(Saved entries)

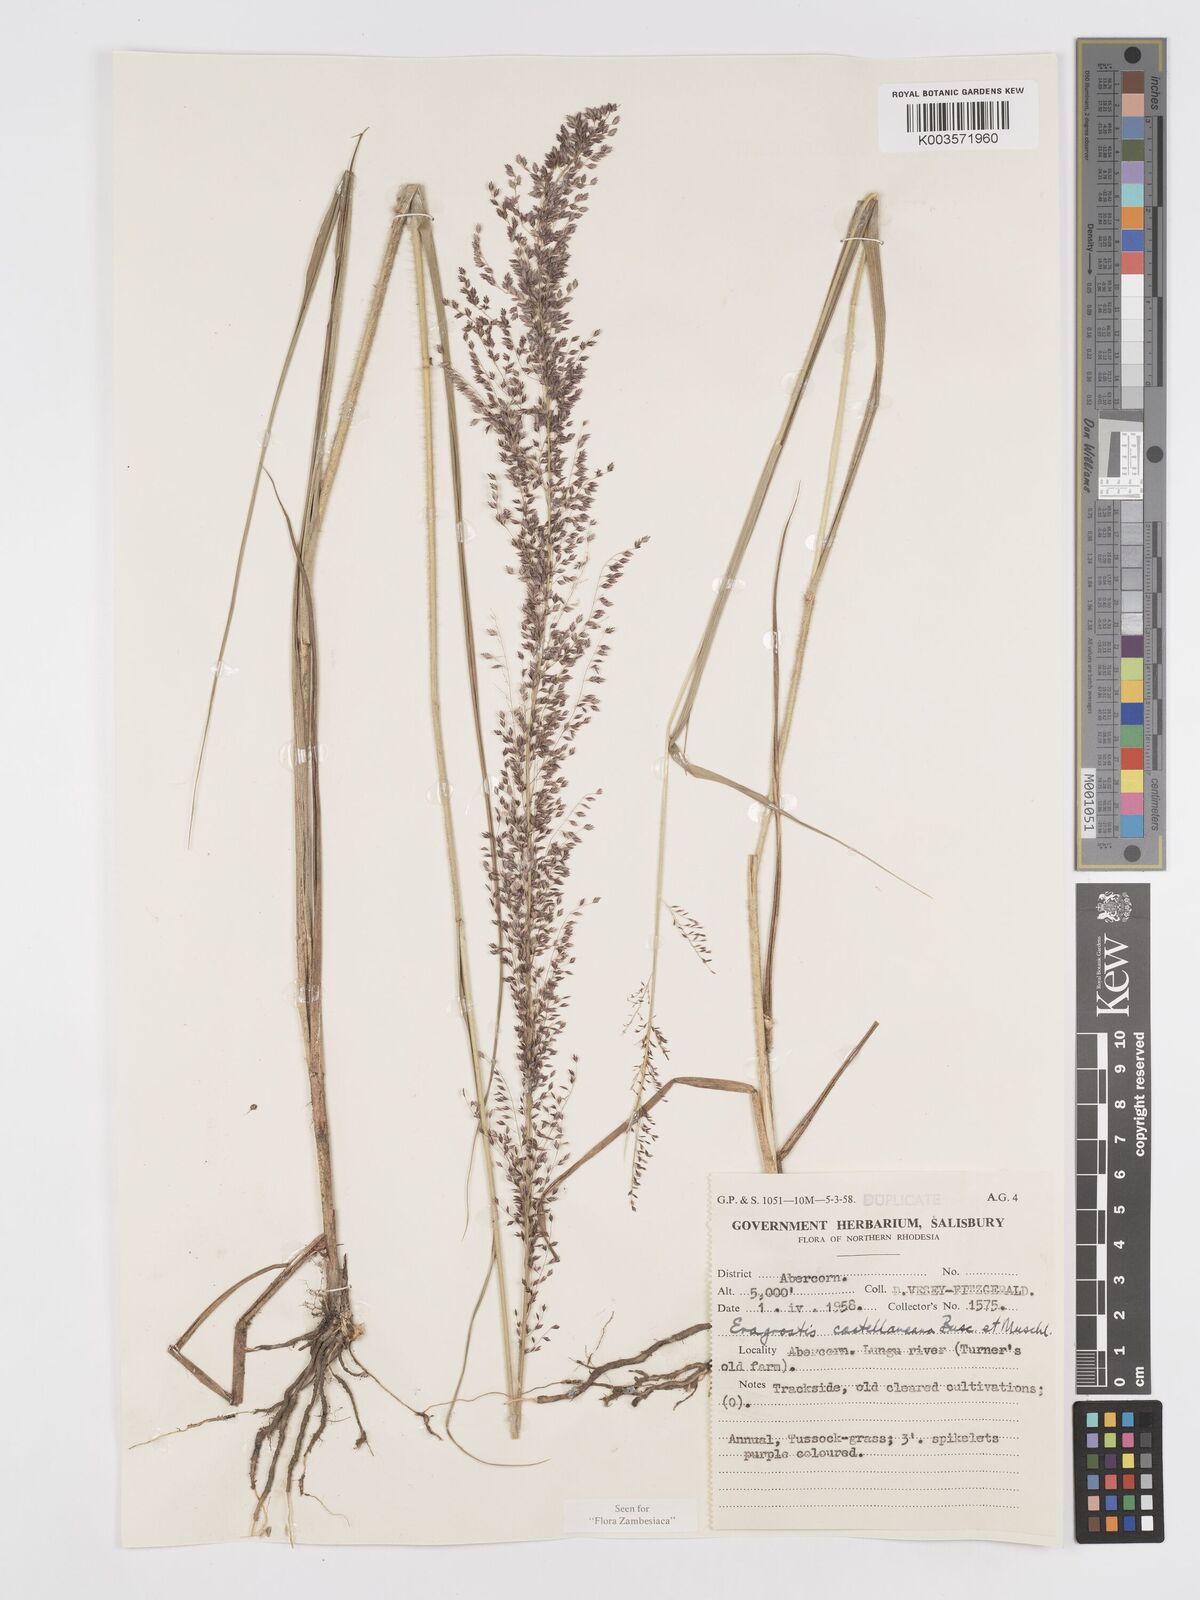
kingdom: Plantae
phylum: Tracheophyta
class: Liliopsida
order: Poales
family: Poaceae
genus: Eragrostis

==

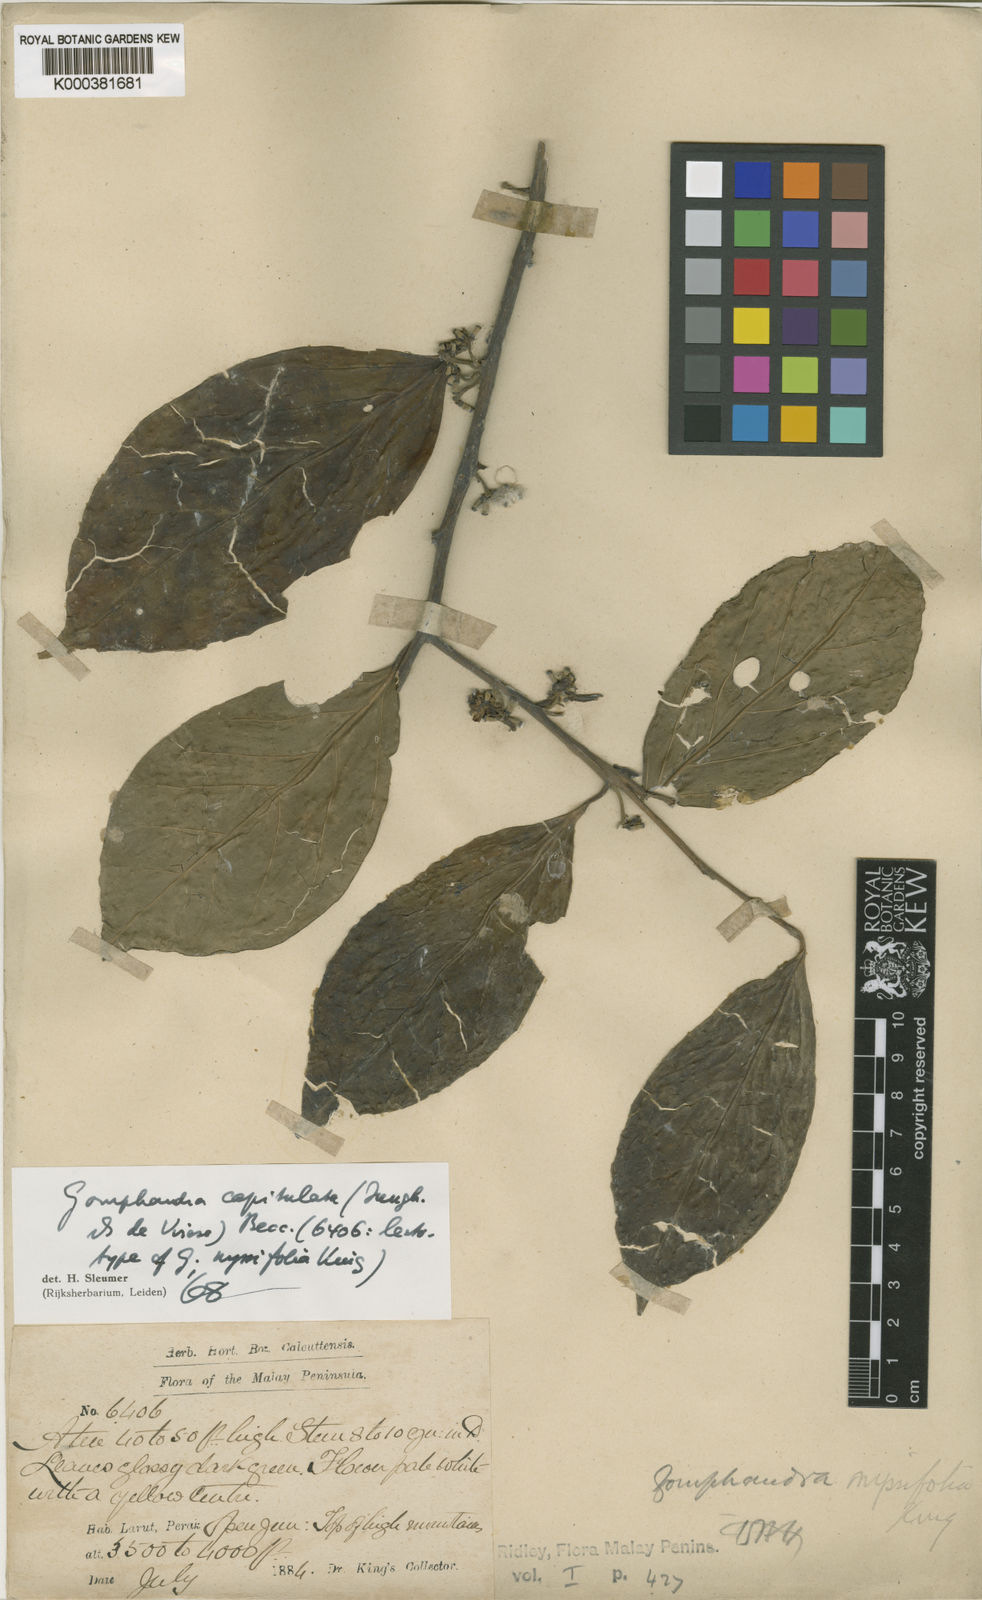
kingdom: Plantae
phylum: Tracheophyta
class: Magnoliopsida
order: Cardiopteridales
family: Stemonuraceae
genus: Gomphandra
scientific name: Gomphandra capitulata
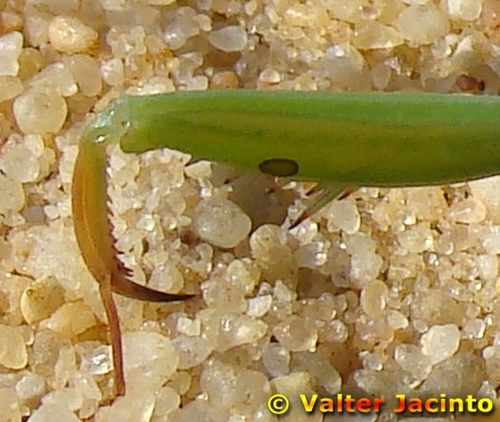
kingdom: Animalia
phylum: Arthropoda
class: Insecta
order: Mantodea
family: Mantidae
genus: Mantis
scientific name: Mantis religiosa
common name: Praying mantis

Problem description
Write out the data above verbatim, beginning at the line that contains "family: Stemonuraceae" and stopping after the line that contains "common name: Praying mantis". Leave the pictures out of your answer.

Reply to the exercise
family: Stemonuraceae
genus: Gomphandra
scientific name: Gomphandra capitulata
kingdom: Animalia
phylum: Arthropoda
class: Insecta
order: Mantodea
family: Mantidae
genus: Mantis
scientific name: Mantis religiosa
common name: Praying mantis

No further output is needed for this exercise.